[Page-level text extractions]

··········

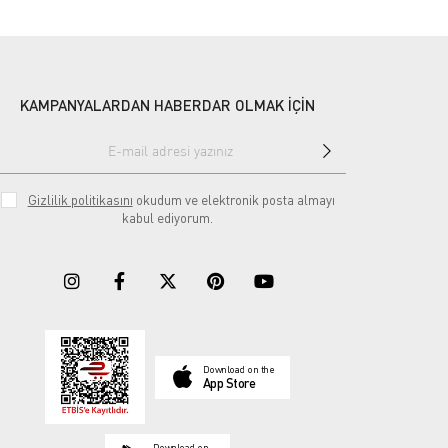
KAMPANYALARDAN HABERDAR OLMAK İÇİN
Gizlilik politikasını
okudum ve elektronik posta almayı
kabul ediyorum.
Download on the
App Store
Download on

··········

» Task directions
Reproduce, with no other lines, the one containing "kabul ediyorum." and all lines after it through the end of the data above.

» Reply
kabul ediyorum.
Download on the
App Store
Download on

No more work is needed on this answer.